McLaren providing ‘useful guide’ to Mercedes


The development of McLaren this year is proving useful for Mercedes

The development of McLaren this year is proving useful for Mercedes – Image: Charles Coates/XPB

Mercedes technical director James Allison feels McLaren is providing “a useful guide” to the eight-time F1 constructors’ champions with regard to potential progression into next season.

From a winter of discontent for McLaren, as it readily conceded it was behind on its development curve that led to a woeful opening few races, the team has surged forward to being the second-best on the grid of late.

That was underlined by the front-row lockout for the Qatar sprint, spearheaded by Oscar Piastri, with the Australian and team-mate Lando Norris going on to secure a sensational victory in the one-third distance race.

The nature of the Lusail International Circuit played to the strengths of the MCL60 which has become strong in high speed, an area Allison believes could be of inspiration for Mercedes.

“Absolutely chapeau to them for having come from more or less the worst car, or vying for it, to being second quickest,” said Allison, speaking to Sky Sports F1.

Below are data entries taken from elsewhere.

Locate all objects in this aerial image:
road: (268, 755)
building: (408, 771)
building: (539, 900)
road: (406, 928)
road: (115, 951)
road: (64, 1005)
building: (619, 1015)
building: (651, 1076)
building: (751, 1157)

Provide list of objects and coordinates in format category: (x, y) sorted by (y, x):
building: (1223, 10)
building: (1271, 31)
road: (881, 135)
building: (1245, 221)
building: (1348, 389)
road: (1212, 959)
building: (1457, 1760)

“That makes us see what’s doable but actually that isn’t most of our focus.

“It’s more that when you look at any of the cars on the grid and you see the type of corners they’re strong in, the type of corners they’re weak in, you can sort of reverse engineer a bit from that – what are the characteristics that will prosper over a season as a whole.

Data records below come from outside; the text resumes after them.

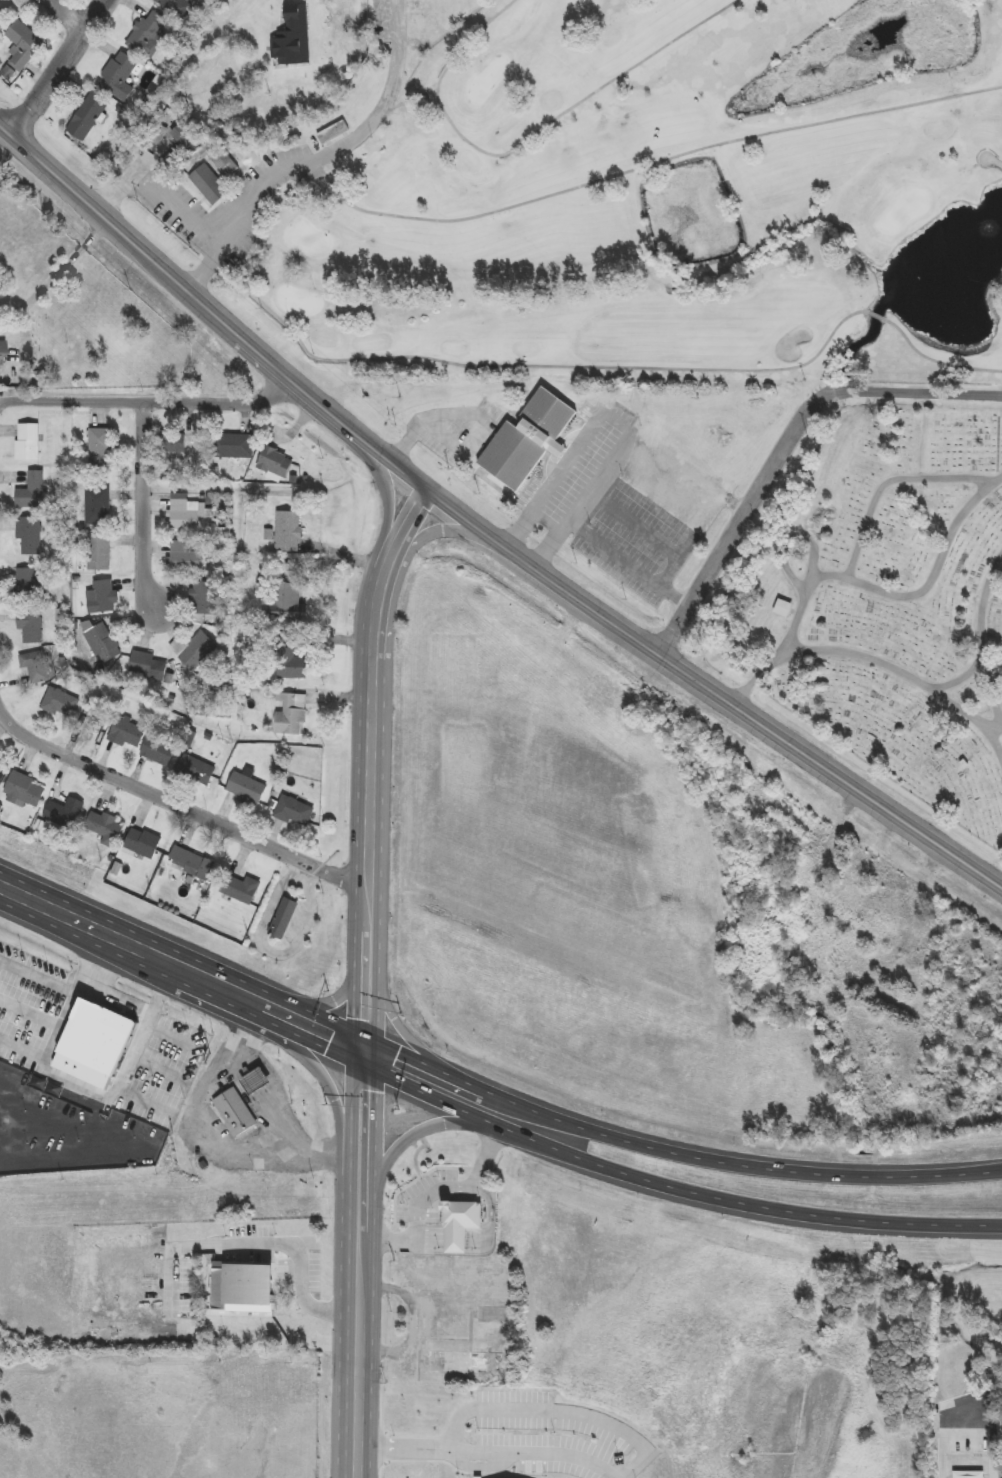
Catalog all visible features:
road: (294, 0)
building: (176, 6)
building: (1, 9)
road: (71, 13)
park: (425, 21)
building: (149, 34)
building: (293, 37)
building: (18, 49)
road: (255, 65)
road: (58, 66)
building: (120, 76)
road: (177, 79)
building: (88, 117)
building: (334, 132)
road: (530, 139)
road: (341, 147)
road: (995, 160)
building: (224, 163)
road: (650, 165)
building: (209, 184)
park: (631, 200)
parking lot: (229, 204)
road: (181, 208)
park: (905, 210)
building: (2, 351)
road: (632, 367)
road: (149, 398)
road: (478, 412)
road: (622, 423)
parking lot: (458, 428)
building: (528, 440)
building: (28, 442)
building: (175, 443)
building: (233, 446)
building: (100, 448)
road: (785, 449)
road: (556, 451)
building: (275, 463)
road: (889, 482)
building: (32, 492)
road: (146, 501)
building: (99, 506)
parking lot: (610, 508)
building: (187, 514)
road: (387, 518)
road: (480, 531)
building: (288, 532)
road: (653, 535)
building: (29, 537)
road: (793, 539)
road: (413, 549)
building: (99, 553)
building: (185, 557)
road: (632, 564)
building: (30, 586)
road: (899, 597)
building: (103, 598)
building: (203, 599)
building: (288, 604)
park: (892, 605)
building: (783, 610)
building: (31, 627)
road: (983, 638)
building: (103, 644)
building: (201, 650)
road: (866, 656)
building: (291, 664)
building: (148, 666)
building: (35, 668)
road: (964, 678)
building: (61, 704)
building: (291, 715)
building: (97, 722)
building: (128, 733)
road: (996, 739)
building: (159, 751)
building: (196, 771)
building: (1, 777)
building: (246, 790)
building: (25, 791)
road: (180, 803)
building: (294, 813)
building: (65, 814)
building: (105, 828)
building: (143, 843)
building: (191, 864)
building: (240, 890)
building: (284, 917)
road: (277, 952)
road: (183, 969)
road: (37, 977)
road: (369, 978)
road: (336, 995)
road: (125, 996)
road: (30, 1014)
road: (404, 1025)
road: (175, 1038)
building: (93, 1043)
road: (24, 1049)
traffic signals: (368, 1054)
road: (159, 1066)
road: (64, 1080)
building: (256, 1081)
gas station: (256, 1081)
road: (145, 1100)
road: (340, 1110)
building: (235, 1113)
road: (207, 1136)
road: (410, 1139)
road: (677, 1154)
road: (671, 1187)
road: (432, 1190)
parking lot: (423, 1193)
building: (458, 1222)
road: (483, 1240)
road: (262, 1242)
parking lot: (240, 1259)
building: (242, 1290)
road: (418, 1317)
building: (487, 1317)
building: (288, 1322)
building: (471, 1358)
road: (984, 1403)
road: (560, 1409)
road: (380, 1431)
parking lot: (547, 1435)
road: (490, 1451)
building: (973, 1458)
road: (478, 1466)

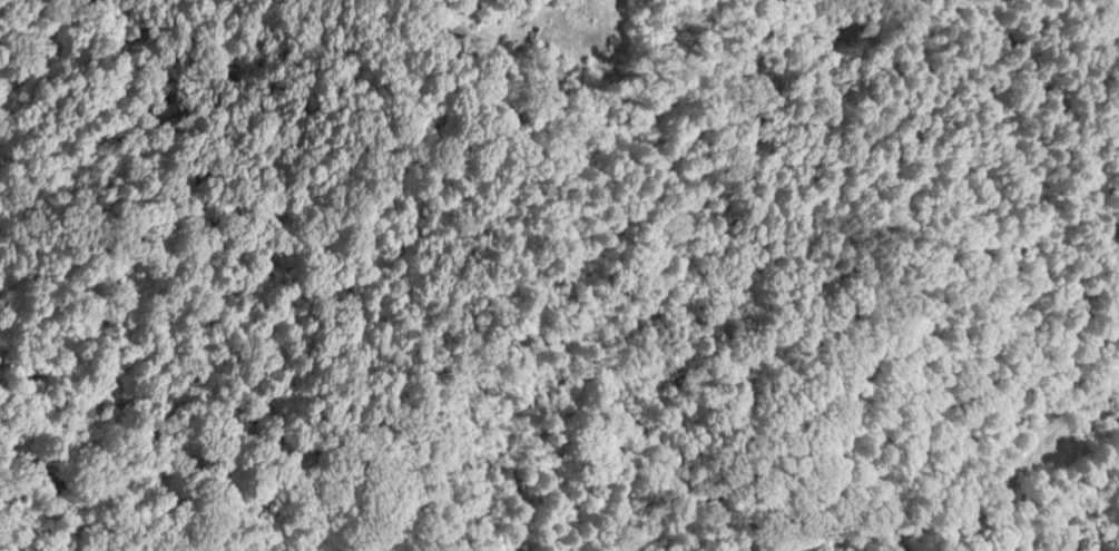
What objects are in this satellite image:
building: (540, 37)
building: (601, 43)

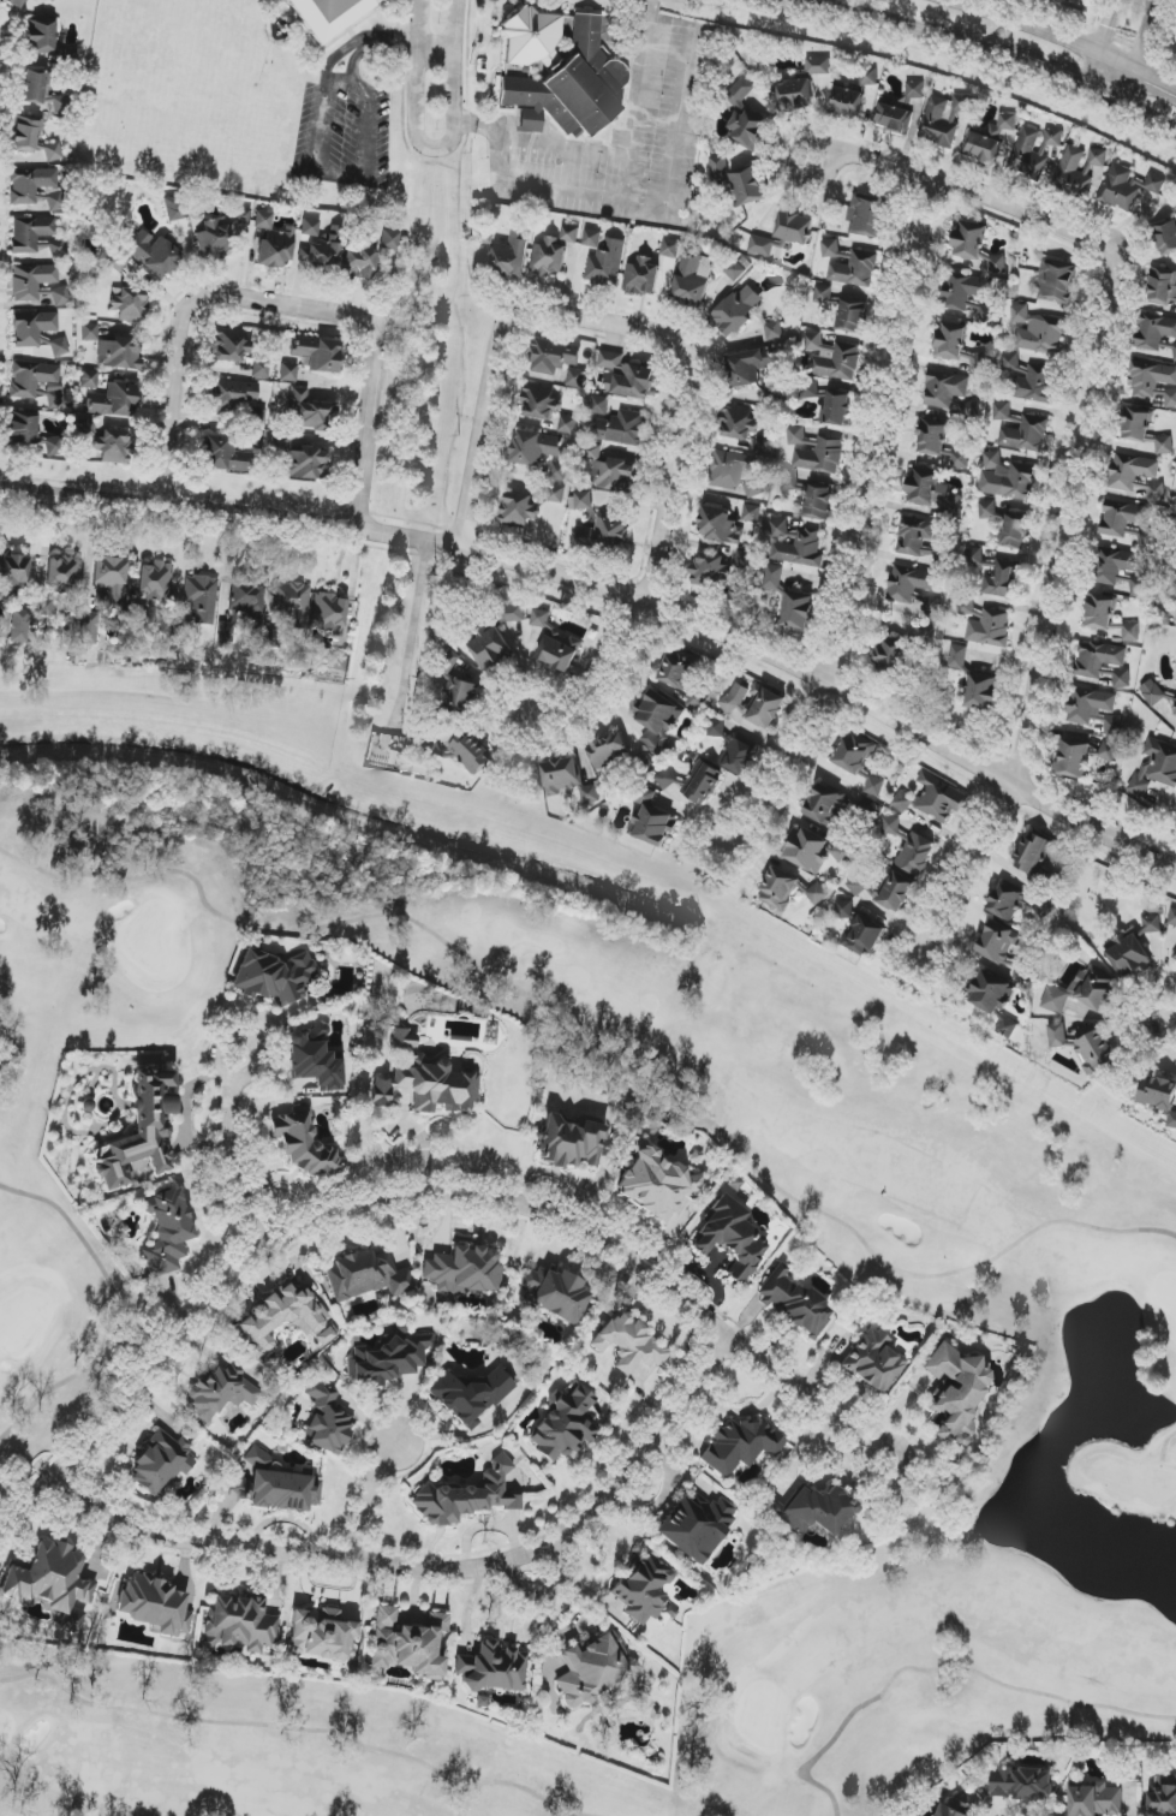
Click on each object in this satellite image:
building: (1071, 0)
building: (16, 3)
building: (328, 15)
road: (420, 20)
road: (456, 24)
road: (670, 25)
building: (41, 35)
road: (393, 38)
road: (1067, 40)
road: (418, 43)
road: (981, 46)
road: (436, 48)
road: (1100, 48)
road: (344, 50)
road: (1141, 58)
building: (818, 66)
building: (560, 74)
building: (868, 76)
road: (454, 84)
building: (42, 93)
building: (795, 94)
road: (637, 99)
building: (846, 103)
building: (897, 108)
building: (746, 117)
road: (370, 118)
road: (678, 118)
building: (943, 120)
road: (322, 124)
road: (413, 129)
parking lot: (344, 132)
building: (26, 133)
building: (1053, 138)
building: (989, 139)
road: (541, 140)
building: (52, 152)
building: (1028, 154)
road: (497, 155)
building: (1096, 159)
building: (1073, 172)
building: (740, 182)
building: (1126, 188)
building: (35, 189)
road: (582, 192)
road: (967, 198)
building: (174, 209)
building: (241, 216)
building: (867, 217)
building: (794, 228)
building: (31, 233)
building: (592, 238)
building: (213, 240)
building: (390, 240)
building: (274, 242)
building: (761, 247)
building: (975, 247)
building: (54, 248)
building: (318, 248)
building: (671, 249)
building: (830, 249)
building: (554, 252)
building: (154, 254)
building: (512, 254)
building: (359, 256)
building: (119, 262)
building: (606, 265)
building: (855, 270)
building: (734, 271)
building: (641, 277)
building: (693, 280)
building: (32, 281)
building: (1055, 282)
building: (1161, 288)
building: (964, 290)
building: (821, 295)
building: (60, 296)
building: (735, 311)
building: (852, 317)
road: (288, 321)
building: (33, 328)
building: (774, 331)
building: (89, 332)
building: (1038, 332)
building: (1155, 336)
building: (813, 342)
building: (229, 345)
building: (957, 345)
building: (59, 347)
building: (120, 354)
building: (318, 354)
building: (553, 357)
building: (839, 362)
building: (748, 367)
building: (260, 368)
building: (288, 372)
road: (700, 372)
building: (627, 377)
building: (576, 378)
building: (89, 379)
building: (1150, 379)
building: (1028, 380)
building: (37, 383)
building: (945, 389)
building: (231, 395)
building: (1170, 399)
building: (112, 401)
building: (540, 403)
building: (598, 405)
building: (836, 408)
building: (309, 411)
building: (970, 411)
building: (1002, 412)
building: (738, 424)
building: (568, 425)
building: (22, 428)
building: (86, 428)
building: (623, 429)
building: (1143, 430)
building: (1025, 435)
building: (932, 436)
building: (765, 445)
building: (57, 446)
building: (114, 447)
building: (535, 448)
building: (589, 452)
building: (815, 452)
building: (223, 455)
building: (959, 460)
building: (306, 464)
building: (730, 469)
building: (559, 471)
building: (614, 475)
building: (1136, 477)
building: (1007, 478)
building: (789, 482)
building: (753, 488)
building: (931, 492)
building: (555, 494)
building: (583, 500)
building: (818, 505)
building: (518, 510)
building: (987, 510)
building: (751, 513)
building: (1124, 523)
building: (717, 524)
building: (1014, 533)
building: (604, 535)
road: (870, 541)
building: (918, 541)
building: (794, 545)
building: (744, 561)
building: (1115, 565)
building: (12, 571)
building: (709, 571)
building: (64, 572)
building: (773, 578)
building: (111, 579)
building: (1003, 580)
building: (155, 582)
building: (915, 588)
building: (1173, 593)
building: (246, 597)
road: (616, 597)
building: (201, 598)
building: (292, 601)
building: (45, 606)
building: (965, 606)
building: (797, 611)
building: (329, 612)
building: (1099, 612)
building: (509, 615)
building: (540, 618)
road: (414, 624)
building: (21, 626)
building: (89, 628)
road: (1056, 628)
building: (989, 629)
building: (1130, 633)
building: (225, 634)
building: (926, 636)
building: (491, 648)
building: (559, 649)
building: (957, 657)
building: (1098, 659)
building: (337, 661)
building: (678, 670)
building: (1121, 679)
building: (982, 692)
building: (1152, 693)
building: (462, 695)
building: (733, 699)
building: (697, 700)
building: (1174, 704)
building: (1089, 706)
building: (764, 707)
building: (658, 721)
building: (1113, 726)
building: (716, 728)
building: (608, 750)
building: (1108, 752)
building: (471, 753)
building: (855, 754)
building: (738, 756)
building: (1073, 758)
building: (1156, 768)
building: (560, 775)
building: (665, 779)
building: (702, 783)
building: (874, 786)
building: (590, 794)
building: (939, 798)
building: (902, 802)
building: (826, 806)
building: (652, 821)
building: (890, 826)
building: (807, 851)
building: (1032, 853)
building: (916, 855)
building: (857, 885)
building: (789, 890)
building: (897, 892)
building: (1006, 901)
building: (845, 909)
building: (1173, 918)
building: (1151, 925)
building: (863, 937)
building: (998, 943)
building: (1127, 954)
building: (1174, 957)
building: (1020, 969)
building: (273, 976)
building: (1082, 991)
building: (993, 999)
building: (1057, 1035)
road: (1171, 1036)
building: (404, 1040)
building: (1095, 1051)
building: (314, 1059)
building: (437, 1085)
building: (380, 1090)
road: (232, 1095)
building: (1159, 1096)
building: (142, 1129)
building: (569, 1142)
building: (302, 1143)
building: (655, 1183)
road: (405, 1196)
park: (985, 1224)
building: (167, 1232)
building: (731, 1238)
building: (465, 1271)
building: (367, 1276)
building: (554, 1293)
building: (793, 1302)
building: (287, 1317)
building: (629, 1343)
building: (389, 1359)
building: (874, 1361)
building: (218, 1392)
building: (956, 1393)
building: (471, 1396)
building: (326, 1420)
building: (564, 1424)
building: (740, 1446)
building: (161, 1464)
road: (900, 1478)
building: (276, 1486)
building: (467, 1496)
road: (367, 1502)
building: (815, 1510)
building: (696, 1527)
road: (430, 1568)
building: (49, 1578)
building: (644, 1588)
road: (545, 1599)
building: (155, 1605)
building: (239, 1624)
building: (321, 1634)
building: (409, 1644)
building: (595, 1667)
building: (493, 1669)
building: (1022, 1784)
building: (1163, 1795)
building: (1095, 1801)
building: (955, 1808)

“And you can see the McLaren moving towards the direction of a Red Bull – forget the late look of the car – but in terms of the way it performs on the track, and this really impressive, sort of 225 to 250kph performance, that gives a lot of signals about what they’re targeting, in order to be strong around all the championship tracks.

“So that’s a useful guide, a useful thing to sort of let you know whether you think you’re barking up the right tree or the wrong tree.”

After almost two seasons under the new aerodynamic regulations, Mercedes has slowly made improvements, albeit not enough to push Red Bull, and it now finds itself behind McLaren at certain circuits.

Allison insists the team is “on a very good path”, and that “much of what ails us now is reasonably well understood, and we’re working to fix that”.

Time, however, is pressing for Mercedes to make inroads for the 2024 and ’25 seasons before the regulations undergo another major overhaul in 2026 with the introduction of a new power unit.

Lewis Hamilton recently remarked over the Japanese Grand Prix weekend that the team needs “the greatest six months of development” if it is to challenge Red Bull over the next two campaigns.

“He’s right about it being a very important period because all of us have got half an eye on the fact that 2026 is coming down the tracks with a big rule change again – tear everything up and start all over again,” remarked Allison.

“That will have to be done in the 2025 season under a cost cap, so in order to have the sort of firepower to do that, it’s going to mean that probably the 2025 car will not be all new.

“It means that what you do for ’24 will echo into ’25 as well because a lot of carryover will have to happen, so it’s hugely important to set the tone for what ‘4 and ‘5 will turn into.”